By Brendan O’Brien
(Reuters) – Texas science teacher Avri DiPietro has a secret weapon in her tool kit to help keep her students engaged now that the coronavirus pandemic has forced them to stay home indefinitely. It’s a home experiment known as “the burping bag.”
The assignment calls for her sixth graders to combine vinegar and baking soda in a plastic bag, either in their kitchens or backyards. If all goes as planned, burps and belches will ring out across the small southeastern Texas town where DiPietro teaches, as the acidic vinegar meets the sodium bicarbonate, releasing gas from the bag.
“My thing has been to get science into their homes and get them doing science… it’s about discovery,” said DiPietro, who teaches about 160 students between the ages of 11 and 14 in Lockhart, about 30 miles (48 km) south of Austin. “This is pushing a lot of us educators in how to reach our kids.”
Teachers across the United States have had to scramble to develop online lesson plans in a matter of days after nearly every state closed schools and businesses to stop the deadly virus from spreading. Since then, it has been a struggle to keep many children from becoming distracted and tuning out during the school day, many educators say.
For science teachers like DiPietro, the challenge is especially formidable. One solution has been to assign hands-on experiments that students can conduct at home, keeping them engaged even though the school laboratory is closed.
Teachers will typically post lists of the ingredients needed for the experiment, detailed instructions, and possible observations and outcomes in their virtual classrooms. Then students spring into action, raiding their home’s pantries and cabinets for materials before turning their back porches and kitchens into makeshift science labs.
“It really makes parents understand what teachers go through on a day-to-day basis… they have to find innovative ways to keep our kids busy,” Heather Simpson said after her son Houstin one of in DiPietro’s students, conducted a “homemade lava lamp” experiment with water, food coloring, salt, oil, and a jar.
Several second graders at Park Elementary School in Fairmount, a rural community in northeast Indiana, also got in on the act. The 7 to 8-year-olds completed a “walking water” experiment with strips of paper towels, food coloring, water, and cups.
“I understand now,” an emphatic blond boy declared in a video posted on Twitter, as he showed the successful results of the experiment that demonstrates “capillary action,” a phenomena that lets liquid flow upward in narrow spaces.
“It entertains me to watch their videos and seeing their pictures,” said Rebecca Freel, his teacher at Park Elementary who assigned the experiment. “They are learning more from doing this than if I just gave them a paper to do or a website to go on. They really have to dive in and think.”
To be sure, assigning home experiments has limits. Some U.S. students do not have the resources to easily access online learning.

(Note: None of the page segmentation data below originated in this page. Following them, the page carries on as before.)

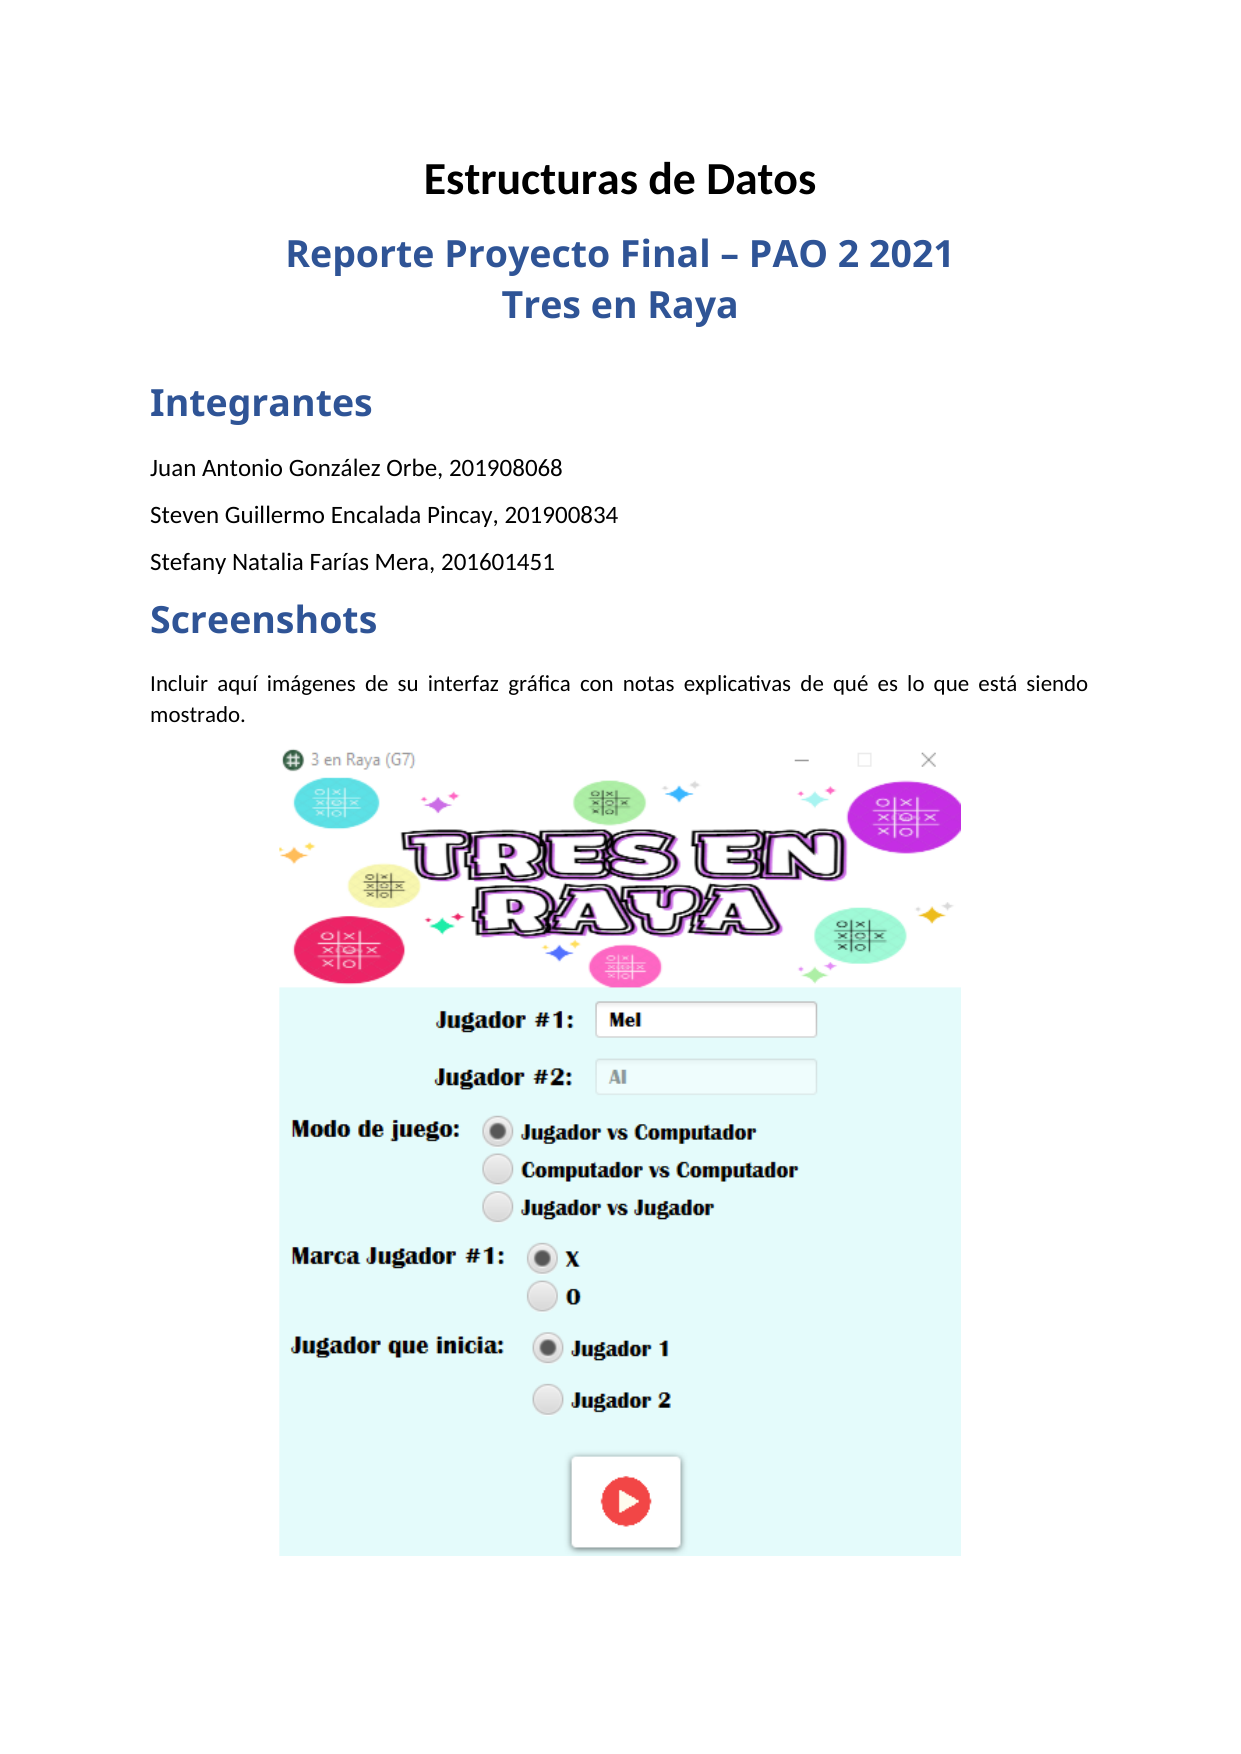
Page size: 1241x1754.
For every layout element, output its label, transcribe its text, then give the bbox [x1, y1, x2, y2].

picture [279, 746, 961, 1556]
text Stefany Natalia Farías Mera, 201601451 [150, 546, 1090, 577]
subtitle Integrantes [150, 376, 1090, 427]
subtitle Screenshots [150, 593, 1090, 644]
text Estructuras de Datos [150, 150, 1090, 206]
text Steven Guillermo Encalada Pincay, 201900834 [150, 499, 1090, 530]
subtitle Tres en Raya [150, 278, 1090, 329]
text Incluir aquí imágenes de su interfaz gráfica con notas explicativas de qué es lo que está siendo mostrado. [150, 669, 1090, 728]
text Juan Antonio González Orbe, 201908068 [150, 452, 1090, 482]
subtitle Reporte Proyecto Final – PAO 2 2021 [150, 227, 1090, 278]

Some also may not be able to get the necessary ingredients and materials for the experiments. As a result, most of the experiments are simple, involving just a few household ingredients and steps. Many are optional or for extra credit.
There is always the potential for failed experiments, too. But the duds are valuable teaching moments, said Libby Birmingham, who teaches science at Stanton Elementary in Glendora, California, 30 miles east of Los Angeles.
“I’m trying to get them to be inquisitive and asking questions,” said Birmingham, who chuckled after dumping salt all over her laptop’s keyboard during one experiment as her students watched live online.
Birmingham has held virtual classroom sessions from her front porch since her school closed on March 13. She has also conducted a “cloud in a jar” experiment with shaving cream, water and food coloring that shows precipitation and evaporation.
In another experiment, known as “dancing raisins,” Birmingham demonstrated for her students the effect that carbon dioxide gas has on the fruit’s volume when it is submerged in a carbonated liquid.
In a video of the virtual class, her students sounded amazed by the phenomenon: “They are fizzing… whoa… they have fizz bubbles on them. Cool.”